According to a detailed risk analysis by the WHO and public health researchers, five primary dangers accompany the corridor's growth: overburdened health infrastructure, disease transmission, environmental degradation, social displacement, and a rise in transport-related injuries. One could easily add a sixth: the unequal distribution of benefits. While foreign investors and national elites reap profits, local communities bear the brunt of pollution, land dispossession, and exploitative labor.
The corridor, in short, risks becoming a steel-framed paradox: a route to riches that bypasses the poor.
Yet this outcome is not preordained. Angolan and its partners have an opportunity to turn the Lobito Corridor into a beacon of sustainable and inclusive development. To do that, infrastructure must be planned with health, not merely freight, in mind.
This corridor is not just about goods moving from east to west, is the sentiment of public health workers in Luanda. It's also about people about girls walking to school, about mothers giving birth, about workers breathing clean air. If those stories are missing from the planning tables, we're building a corridor of exploitation.

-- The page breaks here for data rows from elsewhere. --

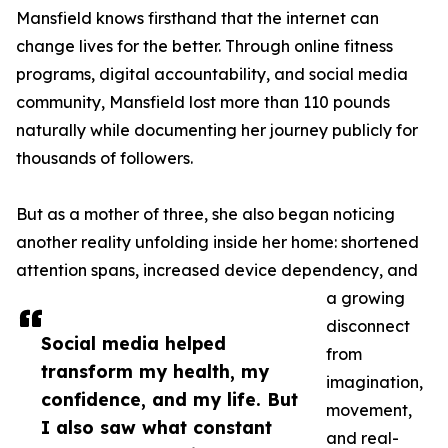
Mansfield knows firsthand that the internet can
change lives for the better. Through online fitness
programs, digital accountability, and social media
community, Mansfield lost more than 110 pounds
naturally while documenting her journey publicly for
thousands of followers.
But as a mother of three, she also began noticing
another reality unfolding inside her home: shortened
attention spans, increased device dependency, and
a growing
disconnect
Social media helped
from
transform my health, my
imagination,
confidence, and my life. But
movement,
I also saw what constant
and real-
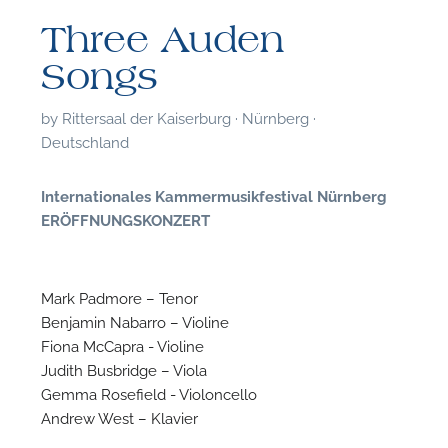
Three Auden
Songs
by
Rittersaal der Kaiserburg · Nürnberg ·
Deutschland
Internationales Kammermusikfestival Nürnberg
ERÖFFNUNGSKONZERT
Mark Padmore – Tenor
Benjamin Nabarro – Violine
Fiona McCapra - Violine
F
Judith Busbridge – Viola
Gemma Rosefield - Violoncello
A
Andrew West – Klavier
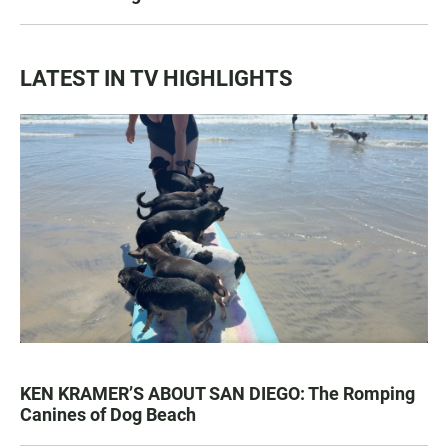
LATEST IN TV HIGHLIGHTS
KEN KRAMER’S ABOUT SAN DIEGO: The Romping
Canines of Dog Beach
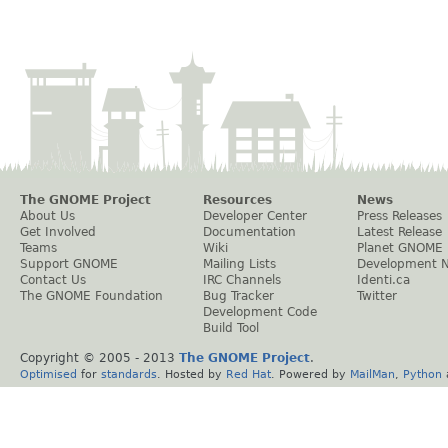
The GNOME Project
Resources
News
About Us
Developer Center
Press Releases
Get Involved
Documentation
Latest Release
Teams
Wiki
Planet GNOME
Support GNOME
Mailing Lists
Development 
Contact Us
IRC Channels
Identi.ca
The GNOME Foundation
Bug Tracker
Twitter
Development Code
Build Tool
Copyright © 2005 - 2013
The GNOME Project
.
Optimised
for
standards
. Hosted by
Red Hat
. Powered by
MailMan
,
Python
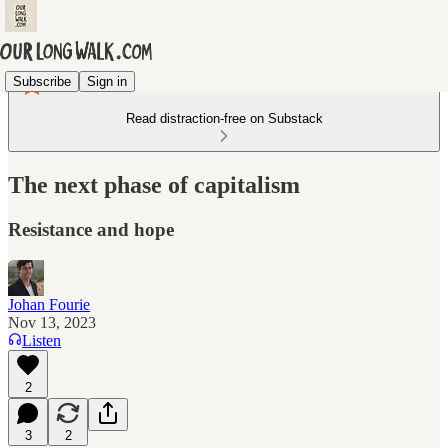
Subscribe
Sign in
Read distraction-free on Substack
The next phase of capitalism
Resistance and hope
Johan Fourie
Nov 13, 2023
Listen
2
3
2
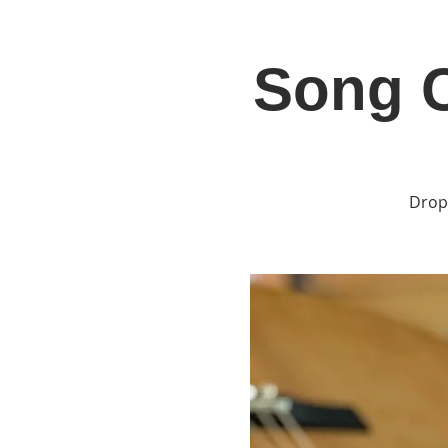
Song C
Home
Jo
Drop 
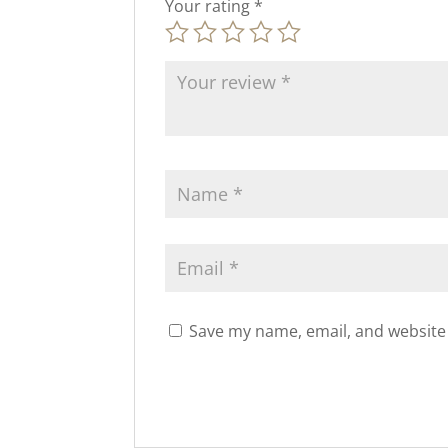
Your rating
*
Save my name, email, and website 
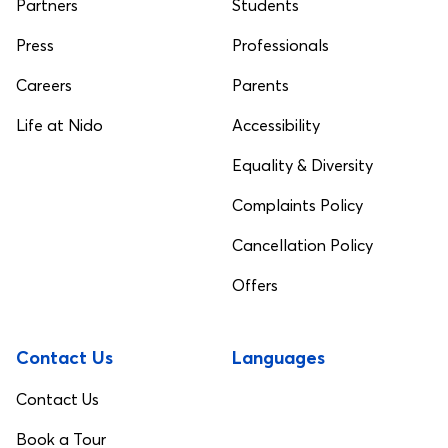
Partners
Students
Press
Professionals
Careers
Parents
Life at Nido
Accessibility
Equality & Diversity
Complaints Policy
Cancellation Policy
Offers
Contact Us
Languages
Contact Us
Book a Tour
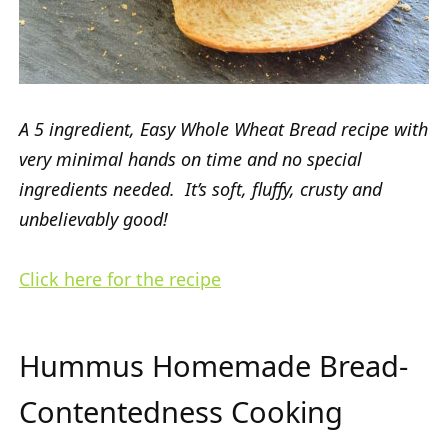
A 5 ingredient, Easy Whole Wheat Bread recipe with
very minimal hands on time and no special
ingredients needed. It’s soft, fluffy, crusty and
unbelievably good!
Click here for the recipe
Hummus Homemade Bread-
Contentedness Cooking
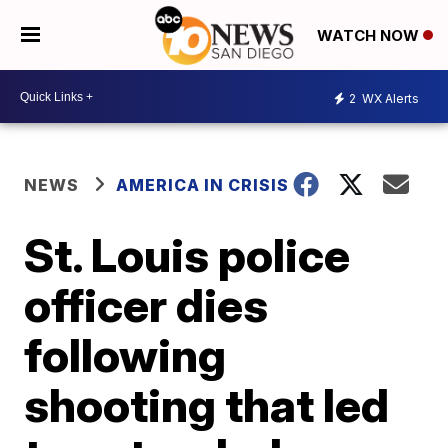
WATCH NOW
2
WX Alerts
NEWS
AMERICA IN CRISIS
St. Louis police
officer dies
following
shooting that led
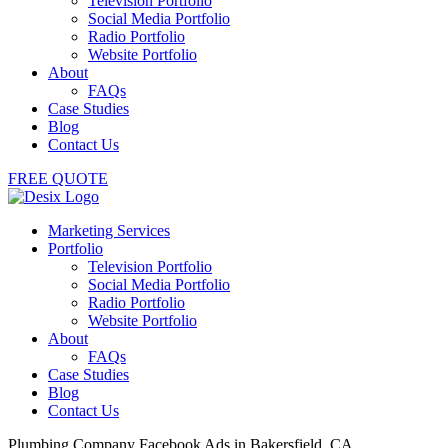
Television Portfolio
Social Media Portfolio
Radio Portfolio
Website Portfolio
About
FAQs
Case Studies
Blog
Contact Us
FREE QUOTE
Marketing Services
Portfolio
Television Portfolio
Social Media Portfolio
Radio Portfolio
Website Portfolio
About
FAQs
Case Studies
Blog
Contact Us
Plumbing Company Facebook Ads in Bakersfield, CA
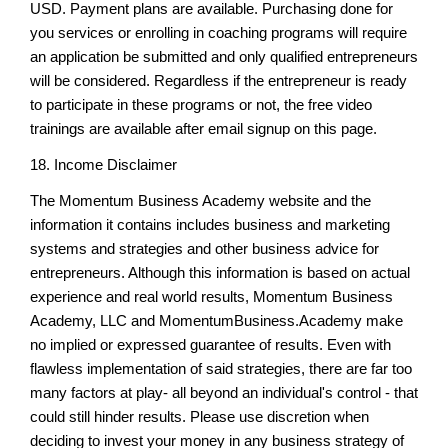
USD. Payment plans are available. Purchasing done for
you services or enrolling in coaching programs will require
an application be submitted and only qualified entrepreneurs
will be considered. Regardless if the entrepreneur is ready
to participate in these programs or not, the free video
trainings are available after email signup on this page.
18. Income Disclaimer
The Momentum Business Academy website and the
information it contains includes business and marketing
systems and strategies and other business advice for
entrepreneurs. Although this information is based on actual
experience and real world results, Momentum Business
Academy, LLC and MomentumBusiness.Academy make
no implied or expressed guarantee of results. Even with
flawless implementation of said strategies, there are far too
many factors at play- all beyond an individual's control - that
could still hinder results. Please use discretion when
deciding to invest your money in any business strategy of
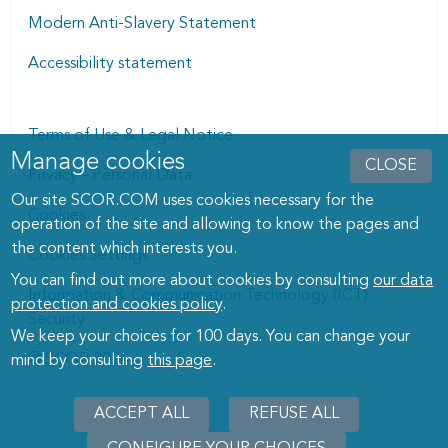
Modern Anti-Slavery Statement
Accessibility statement
Terms of Use & Legal Notice
Manage cookies
Manage cookies dialog
CLOSE
Privacy - Personal Data
Our site SCOR.COM uses cookies necessary for the
Cookies
operation of the site and allowing to know the pages and
the content which interests you.
Cookies Settings
You can find out more about cookies by consulting
our data
Information & Communication Technology (ICT)
protection and cookies policy
.
Security
We keep your choices for 100 days. You can change your
© SCOR 2026
mind by consulting
this page
.
ACCEPT ALL
REFUSE ALL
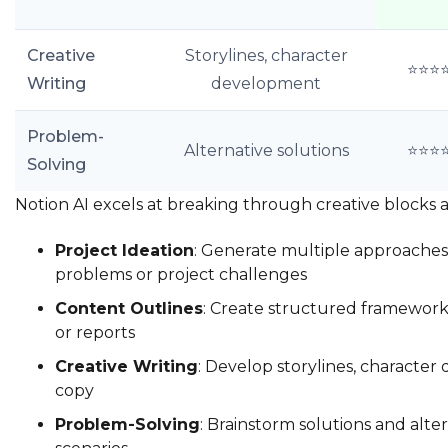
Creative
Storylines, character
⭐⭐⭐
Writing
development
Problem-
Alternative solutions
⭐⭐⭐
Solving
Notion AI excels at breaking through creative blocks 
Project Ideation
: Generate multiple approaches 
problems or project challenges
Content Outlines
: Create structured frameworks 
or reports
Creative Writing
: Develop storylines, character 
copy
Problem-Solving
: Brainstorm solutions and alte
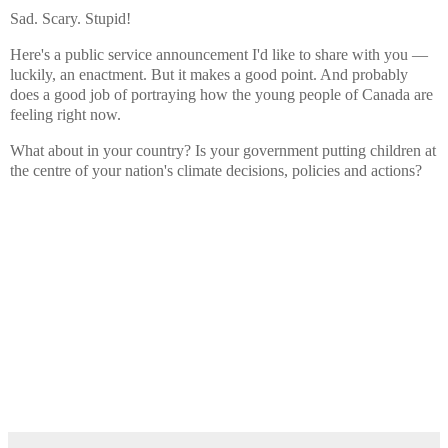
Sad. Scary. Stupid!
Here's a public service announcement I'd like to share with you —
luckily, an enactment. But it makes a good point. And probably
does a good job of portraying how the young people of Canada are
feeling right now.
What about in your country? Is your government putting children at
the centre of your nation's climate decisions, policies and actions?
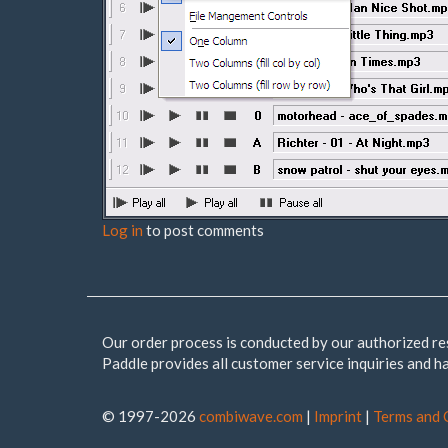
Log in
to post comments
Our order process is conducted by our authorized re
Paddle provides all customer service inquiries and h
© 1997-2026
combiwave.com
|
Imprint
|
Terms and 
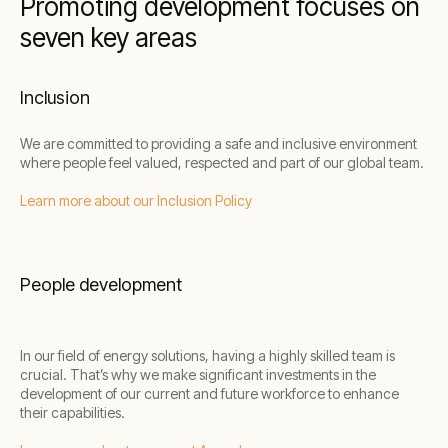
Promoting development focuses on
seven key areas
Inclusion
We are committed to providing a safe and inclusive environment
where people feel valued, respected and part of our global team.
Learn more about our Inclusion Policy
People development
In our field of energy solutions, having a highly skilled team is
crucial. That’s why we make significant investments in the
development of our current and future workforce to enhance
their capabilities.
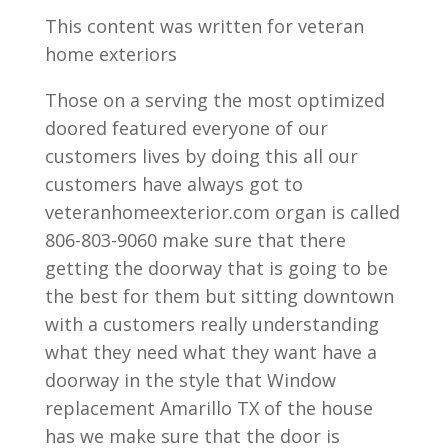
This content was written for veteran
home exteriors
Those on a serving the most optimized
doored featured everyone of our
customers lives by doing this all our
customers have always got to
veteranhomeexterior.com organ is called
806-803-9060 make sure that there
getting the doorway that is going to be
the best for them but sitting downtown
with a customers really understanding
what they need what they want have a
doorway in the style that Window
replacement Amarillo TX of the house
has we make sure that the door is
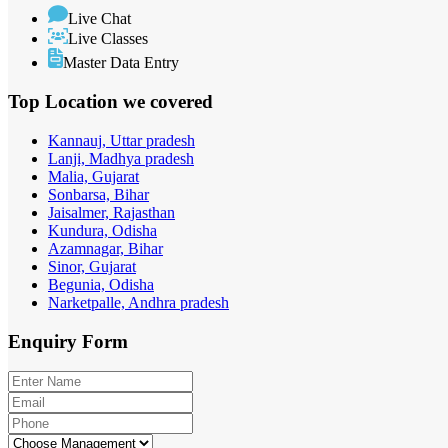
Live Chat
Live Classes
Master Data Entry
Top Location
we covered
Kannauj, Uttar pradesh
Lanji, Madhya pradesh
Malia, Gujarat
Sonbarsa, Bihar
Jaisalmer, Rajasthan
Kundura, Odisha
Azamnagar, Bihar
Sinor, Gujarat
Begunia, Odisha
Narketpalle, Andhra pradesh
Enquiry
Form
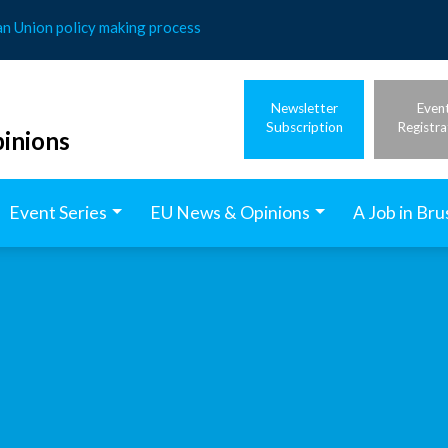
an Union policy making process
Newsletter
Even
Subscription
Registra
inions
Event Series
EU News & Opinions
A Job in Bru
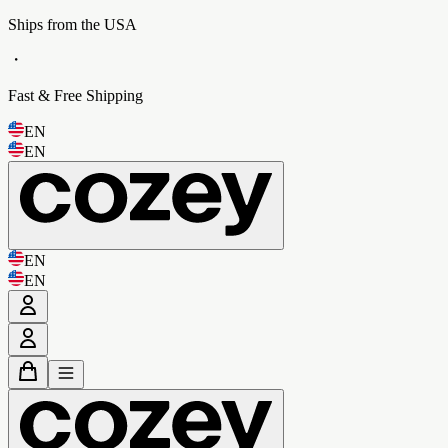
Ships from the USA
・
Fast & Free Shipping
EN
EN
EN
EN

Already, warning signs are emerging. Along the Moxico route, air and water pollution from unregulated mining runoff has begun seeping into rivers used by local farmers and families. Temporary settlements mushrooming around construction zones have brought a spike in gender-based violence and child exploitation, mirroring patterns seen in other "boomtown" corridors across the continent. Meanwhile, traffic accidents—particularly involving heavy trucks and makeshift crossings—are on the rise, overwhelming rudimentary emergency services.
The African Development Bank's report acknowledges some of these challenges and calls for greater cross-sector collaboration between ministries of transport, health, environment, and gender. It also advocates for social investment safeguards : such as funding mobile clinics, gender-sensitive policing, and environmental health monitoring as conditions tied to infrastructure finance.
But Angola's record on multisectoral implementation remains patchy at best. For meaningful reform, the country must embrace a model of co-development, where health ministries are not afterthoughts but co-architects. Development finance institutions must do more than approve grants. They must demand health equity metrics in every contract.
This is especially urgent as Angola's oil-dependent economy diversifies. President João Lourenço has rightly staked the country's future on logistics, agriculture, and renewable energy. But none of this will succeed if Angola becomes a cautionary tale of extractive development, where resources flow outward, and trauma flows inward.
In this context, the Lobito Corridor becomes more than a rail or road, it becomes a moral test. Can Africa's new development corridors embody Ubuntu the idea that humanity is shared, and none should progress at the cost of another? Or will they follow the path of so many megaprojects, where roads to riches become pipelines of displacement and disease?
The time to make the right choice is now, as the health risks are well-documented and the development tools are available. The political will to ensure that every brick laid is linked to a life saved is not just crucial, it's urgent. We cannot afford to delay in addressing these issues.
While the health risks are well-documented and the development tools are available, what's crucial now is the political will to ensure that every brick laid is linked to a life saved.
In practical terms, this means embedding public health impact assessments into every stage of the corridor's expansion. It means mandating that contractors, foreign and domestic, to invest in local clinics, clean water infrastructure, and occupational health. It means that maternal wards must rise alongside warehouses, and that women's voices must be heard when permits are issued.
If managed correctly, the Lobito Corridor could become a global model for development, blending economic progress with social well-being. This potential for positive change should not just inspire hope and optimism, but also motivate us all to work towards it.